Pembahasan mengenai kemutlakan al ikhlas ayat 4 juga harus menyentuh ranah filsafat eksistensi dan ontologi. Jika Allah adalah 'Ahad' yang tidak memiliki 'Kufuwan', ini menempatkan-Nya dalam kategori keberadaan yang sama sekali terpisah dari keberadaan alam semesta (kontingen).

1. Transendensi Mutlak

Ayat 4 menekankan transendensi (kemahatinggian) Allah. Transendensi berarti Allah berada di luar jangkauan pengalaman dan pemahaman makhluk-Nya, tidak terikat oleh batasan ciptaan. Jika Dia memiliki tandingan, Dia harus memiliki sifat yang sama dengan tandingan itu, yang berarti Dia terbatasi. Karena Allah tidak memiliki 'kufuwan', Dia adalah Dzat yang Transenden secara mutlak. Dia ada, tetapi cara keberadaan-Nya sepenuhnya berbeda dari cara keberadaan segala sesuatu yang lain.

Ini adalah respon mutlak terhadap dorongan alami manusia untuk mempersonifikasikan keilahian. Ayat ini mengajarkan bahwa meskipun Allah dekat dengan kita (sebagaimana disebutkan dalam ayat-ayat lain), keesaan Dzat-Nya tetap terpisah dan tidak dapat dijangkau oleh perbandingan indrawi atau mental kita.

2. Kesempurnaan yang Tidak Bertitik Awal

Dalam konteks kemustahilan tandingan, kesempurnaan Allah tidaklah dimulai pada titik waktu tertentu, melainkan adalah esensi-Nya. Dia tidak menjadi lebih kuat, lebih bijaksana, atau lebih adil; Dia adalah Kekuatan, Kebijaksanaan, dan Keadilan. Jika ada tandingan, berarti tandingan itu juga harus memiliki kesempurnaan yang tidak bertitik awal, yang mana, seperti yang telah dijelaskan, mengarah pada kekacauan dan kemustahilan logis.

Oleh karena itu, setiap kali mukmin membaca al ikhlas ayat 4, ia sedang merayakan kesempurnaan yang tak terhingga dan tak terbagi. Ini adalah pengakuan bahwa seluruh realitas bergantung pada Dzat Tunggal yang berdiri sendiri dalam keagungan-Nya.

X. Penutup: Pengokohan Pilar Ikhlas

Surah Al-Ikhlas, ditutup dengan ayat yang tegas dan lugas, "Wa lam yakun lahu kufuwan ahad," menancapkan paku terakhir pada peti mati syirik dan keraguan. Ayat ini adalah kesimpulan sempurna yang mengikat semua prinsip keesaan yang dijelaskan sebelumnya: keesaan Dzat (Ahad), keesaan Kebutuhan (Ash-Shamad), dan keesaan Asal Usul (Lam Yalid wa Lam Yuulad).

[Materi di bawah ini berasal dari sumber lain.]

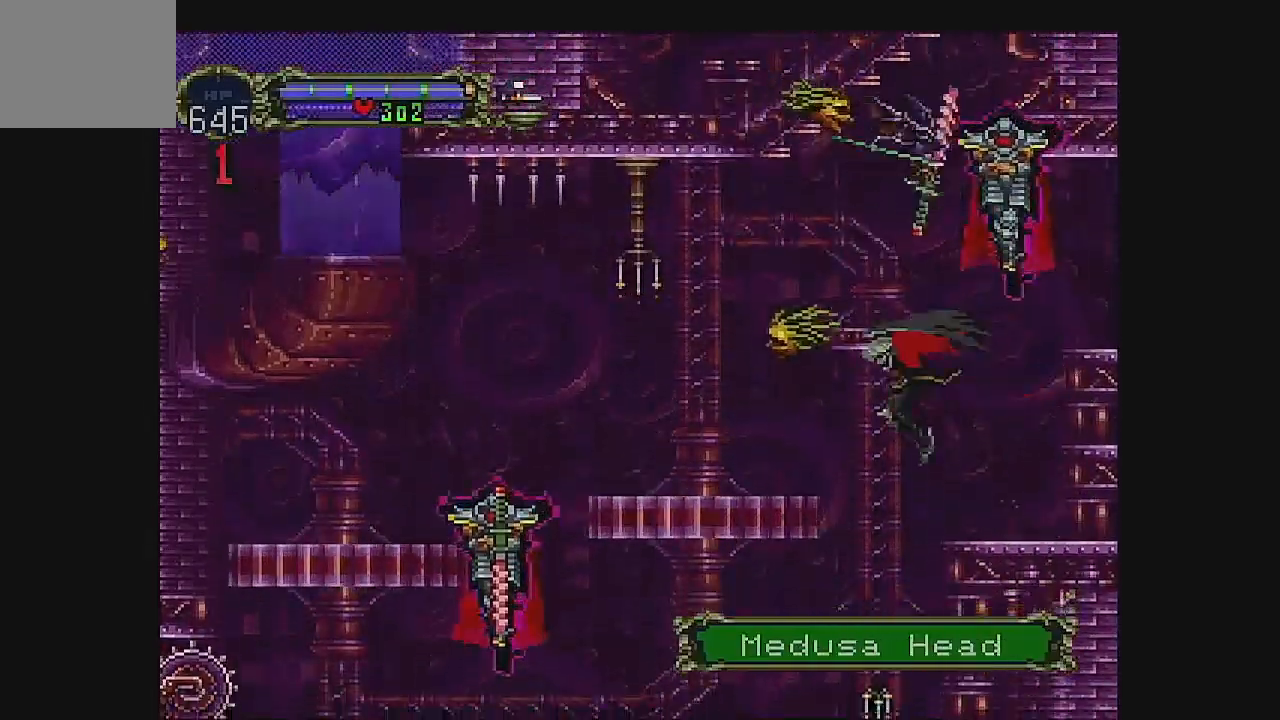
{"buttons": [], "left_stick": "center", "events": [[33, "DPAD_LEFT", "up"], [100, "DPAD_RIGHT", "down"], [200, "A", "up"], [200, "B", "down"], [333, "DPAD_RIGHT", "up"], [367, "B", "up"]]}
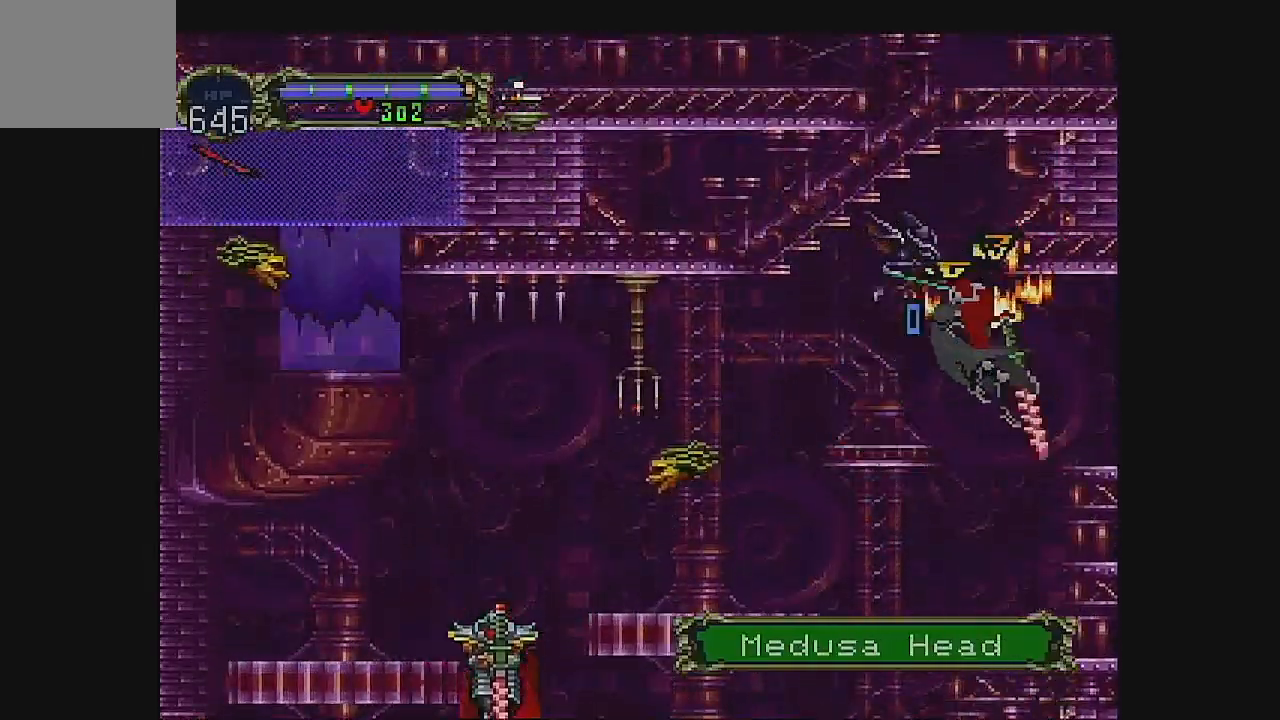
{"buttons": [], "left_stick": "center", "events": [[167, "DPAD_LEFT", "down"], [333, "DPAD_LEFT", "up"], [400, "DPAD_LEFT", "down"], [500, "DPAD_LEFT", "up"]]}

Pengakuan ini adalah identitas dasar seorang Muslim. Ia membedakan Islam dari semua sistem kepercayaan lainnya yang mempercayai adanya mitra, anak, tandingan, atau perantara yang setara dengan Tuhan. Dalam ayat ini terdapat kedamaian, karena hati yang memahami bahwa tiada tandingan bagi Allah akan tenang, mengetahui bahwa mereka hanya perlu bergantung pada satu kekuatan Yang Maha Sempurna.

Setiap huruf dan kata dalam al ikhlas ayat 4 adalah deklarasi kemerdekaan spiritual dari penyembahan makhluk, ketakutan yang tidak perlu, dan kekeliruan filosofis. Ia mengajarkan kita untuk melihat alam semesta bukan sebagai tempat yang penuh dewa-dewa yang bersaing, melainkan sebagai karya seni tunggal yang diatur oleh satu seniman yang tidak tertandingi. Inilah esensi Ikhlas, kemurnian keyakinan, yang diwariskan dari Rasulullah SAW kepada seluruh umat manusia hingga akhir zaman.

Artikel ini adalah eksplorasi mendalam teologis dan linguistik mengenai Surah Al-Ikhlas ayat 4, berfokus pada konsep Tauhid Mutlak (Keesaan Allah) dan penolakan terhadap segala bentuk perbandingan atau tandingan (Kufuwan Ahad).